Comme chaque été, la région de N’Ath Laqsar souffre du manque criard en eau potable. Devant ce fait, les Autorités locales restent impuissantes puisque toutes les solutions trouvées jusqu’à présent n’ont pas pu changer la situation alarmante qui ne cesse de s’aggraver. Ainsi, chaque jour, les habitants de la commune N’Ath Laqsar vivent le calvaire au quotidien depuis des mois, et ce mois de juillet, qui est censé être un mois de vacances, est devenu pour les jeunes de Zeriba-centre, Ighil M’hela, Ouatouf, symbole de toutes les misères puisque c’est eux qui forment les files d’attente pendant des heures et qui s’attroupent dans l’attente du Messie qui se matérialise en un camion-citerne, chargé de distribuer l’eau dans les quartiers de la commune. Ces camions-citernes distribuent de l’eau potable aux chanceux qui auront l’occasion de remplir leurs petits jerricans et ceux qui n’ont pas eu cette occasion n’auront qu’à attendre le lendemain.

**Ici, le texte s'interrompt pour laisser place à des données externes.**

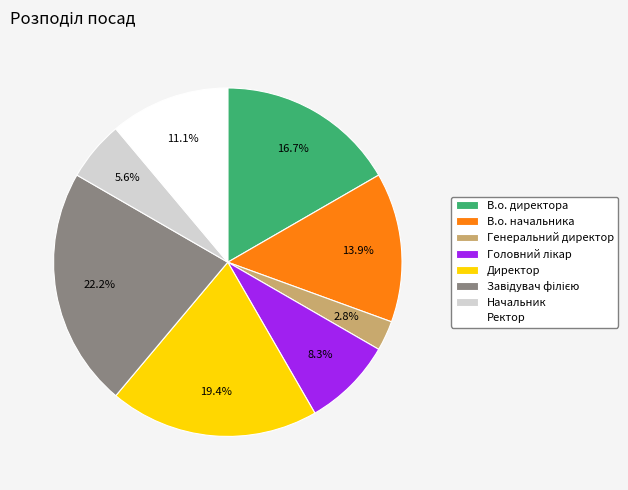

True or false: Директор accounts for 19% of the total.

True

Sachant que chaque foyer n’a droit qu’à quatre jerricans, c’est juste de quoi étancher la soif, ce qui fait que cette quantité est en deçà des véritables besoins de chaque foyer, d’où le recours à l’achat de citernes chez des particuliers s’impose et coûte une bagatelle de 800DA. Le même problème se pose aussi au niveau du village N’Ath Abdellah Ouali qui revient administrativement à la commune N’Ath Rached, où les habitants dudit village n’ont pas eu d’eau dans leurs robinets depuis plus d’un mois, et ce devant l’indifférence des élus locaux. De toute manière, une solution urgente à ce problème doit avoir lieu dans les prochains jours afin d’éviter à nos concitoyens le MHT qui a déjà frappé la région à maintes reprises, notamment par la typhoïde.